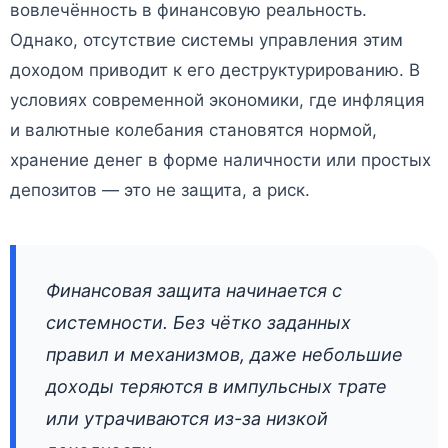
вовлечённость в финансовую реальность.
Однако, отсутствие системы управления этим
доходом приводит к его деструктурированию. В
условиях современной экономики, где инфляция
и валютные колебания становятся нормой,
хранение денег в форме наличности или простых
депозитов — это не защита, а риск.
Финансовая защита начинается с
системности. Без чётко заданных
правил и механизмов, даже небольшие
доходы теряются в импульсных трате
или утрачиваются из-за низкой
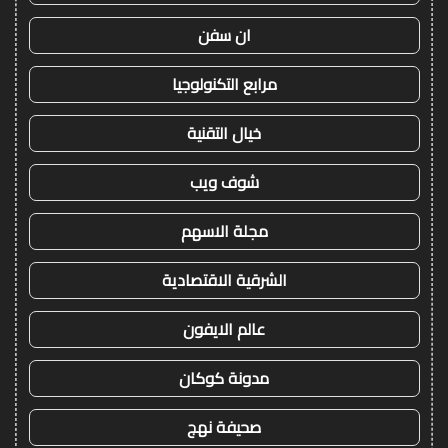
ان سفن
مرابع التكنولوجيا
خيال التقنية
شوف ويب
مجلة الاسهم
الشرقية الاقتصادية
عالم الايفون
مدونة كوكان
صحيفة نهج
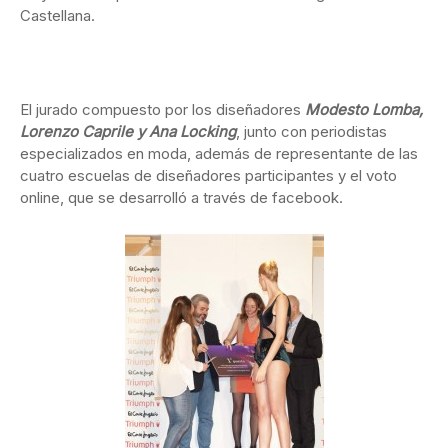
Castellana.
El jurado compuesto por los diseñadores
Modesto Lomba,
Lorenzo Caprile y Ana Locking
, junto con periodistas
especializados en moda, además de representante de las
cuatro escuelas de diseñadores participantes y el voto
online, que se desarrolló a través de facebook.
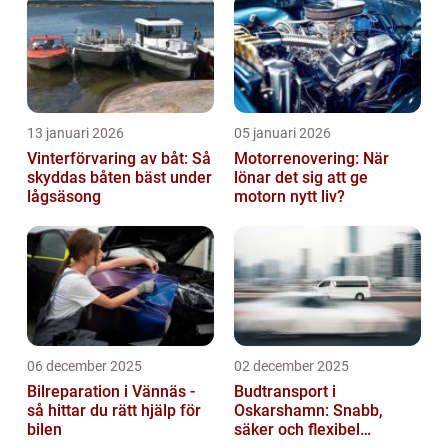
13 januari 2026
05 januari 2026
Vinterförvaring av båt: Så
Motorrenovering: När
skyddas båten bäst under
lönar det sig att ge
lågsäsong
motorn nytt liv?
06 december 2025
02 december 2025
Bilreparation i Vännäs -
Budtransport i
så hittar du rätt hjälp för
Oskarshamn: Snabb,
bilen
säker och flexibel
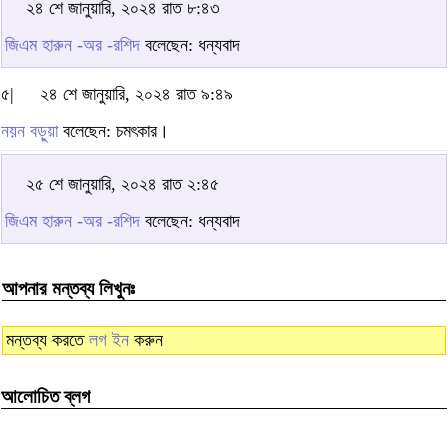
২৪ শে জানুয়ারি, ২০২৪ রাত ৮:৪৩
জিএম হারুন -অর -রশিদ
বলেছেন: ধন্যবাদ
৫|
২৪ শে জানুয়ারি, ২০২৪ রাত ৯:৪৯
নয়ন বড়ুয়া
বলেছেন: চমৎকার।
২৫ শে জানুয়ারি, ২০২৪ রাত ২:৪৫
জিএম হারুন -অর -রশিদ
বলেছেন: ধন্যবাদ
আপনার মন্তব্য লিখুনঃ
মন্তব্য করতে
লগ ইন
করুন
আলোচিত ব্লগ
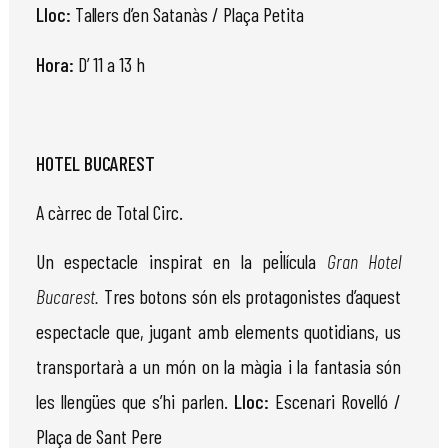
Lloc:
Tallers
d’en Satanàs / Plaça Petita
Hora:
D’ 11 a 13 h
HOTEL
BUCAREST
A càrrec de Total Circ.
Un espectacle inspirat en la pel·lícula
Gran Hotel
Bucarest.
Tres botons són els protagonistes d’aquest
espectacle que, jugant amb elements quotidians, us
transportarà a un món on la màgia i la fantasia són
les llengües que s’hi parlen.
Lloc:
Escenari Rovelló /
Plaça de Sant Pere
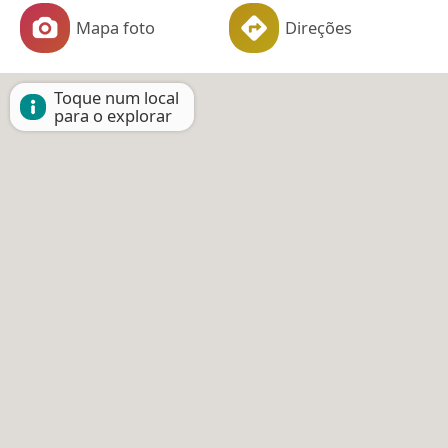
Mapa foto
Direções
Toque num local
para o explorar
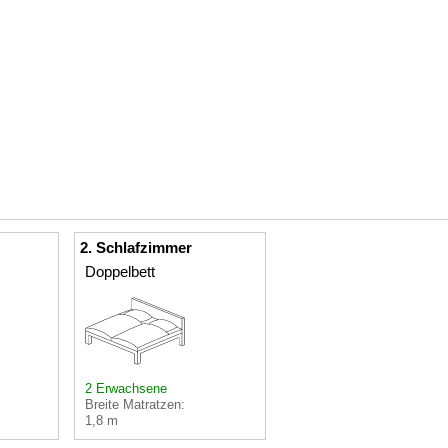
2. Schlafzimmer
Doppelbett
2 Erwachsene
Breite Matratzen:
1,8 m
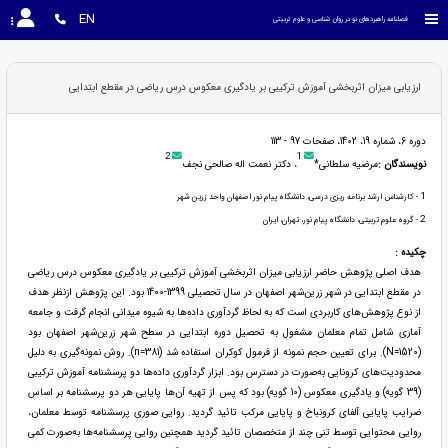
EN
فصلنامه راهبردهای نو در روان شناسی و علوم تربیتی
ارزیابی میزان اثربخشی آموزش ترکیبی بر یادگیری معکوس درس ریاضی در مقطع ابتدایی
دوره 6، شماره 19، 1402، صفحات 97 - 113
2
1
نویسندگان :
مرضیه سلطانی*
، دکتر نعمت اله صالحی نجف
1
- کارشناس ارشد برنامه ریزی درسی، دانشگاه پیام نور اصفهان واحد زرین شهر
2
- گروه علوم تربیتی، دانشگاه پیام نور، تهران، ایران
چکیده :
هدف اصلی پژوهش حاضر ارزیابی میزان اثربخشی آموزش ترکیبی بر یادگیری معکوس درس ریاضی
در مقطع ابتدایی در شهر زرین‌شهر اصفهان در سال تحصیلی 1399-1400 بود. این پژوهش ازنظر هدف
از نوع پژوهش‌های کاربردی است که به لحاظ گردآوری داده‌ها به شیوه میدانی انجام گرفت و جامعه
آماری شامل تمام معلمان مشغول به تحصیل دوره ابتدایی در سطح شهر زرین‌شهر اصفهان بود
(1520=N). برای تعیین حجم نمونه از فرمول کوکران استفاده شد (381=n). روش نمونه‌گیری به دلیل
محدودیت‌های کرونایی به‌صورت در دسترس بود. ابزار گردآوری داده‌ها دو پرسشنامه آموزش ترکیبی
(39 گویه) و یادگیری معکوس (10 گویه) بود که پس از تهیه آن‌ها پایایی هر دو پرسشنامه بر اساس
ضرایب پایایی آلفای کرونباخ و پایایی مرکب تائید گردید. روایی صوری پرسشنامه توسط معلمان،
روایی محتوایی توسط تنی چند از متخصصان تائید گردید همچنین روایی پرسشنامه‌ها به‌صورت کمی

= = = = = = =

- **Instructions for the task**
Using the entries above, give again exactly the lines from the line holding "- گروه علوم" through the line holding "آماری شامل تمام". Include both end lines and nothing else.

- **Answer to the exercise**
- گروه علوم تربیتی، دانشگاه پیام نور، تهران، ایران
چکیده :
هدف اصلی پژوهش حاضر ارزیابی میزان اثربخشی آموزش ترکیبی بر یادگیری معکوس درس ریاضی
در مقطع ابتدایی در شهر زرین‌شهر اصفهان در سال تحصیلی 1399-1400 بود. این پژوهش ازنظر هدف
از نوع پژوهش‌های کاربردی است که به لحاظ گردآوری داده‌ها به شیوه میدانی انجام گرفت و جامعه
آماری شامل تمام معلمان مشغول به تحصیل دوره ابتدایی در سطح شهر زرین‌شهر اصفهان بود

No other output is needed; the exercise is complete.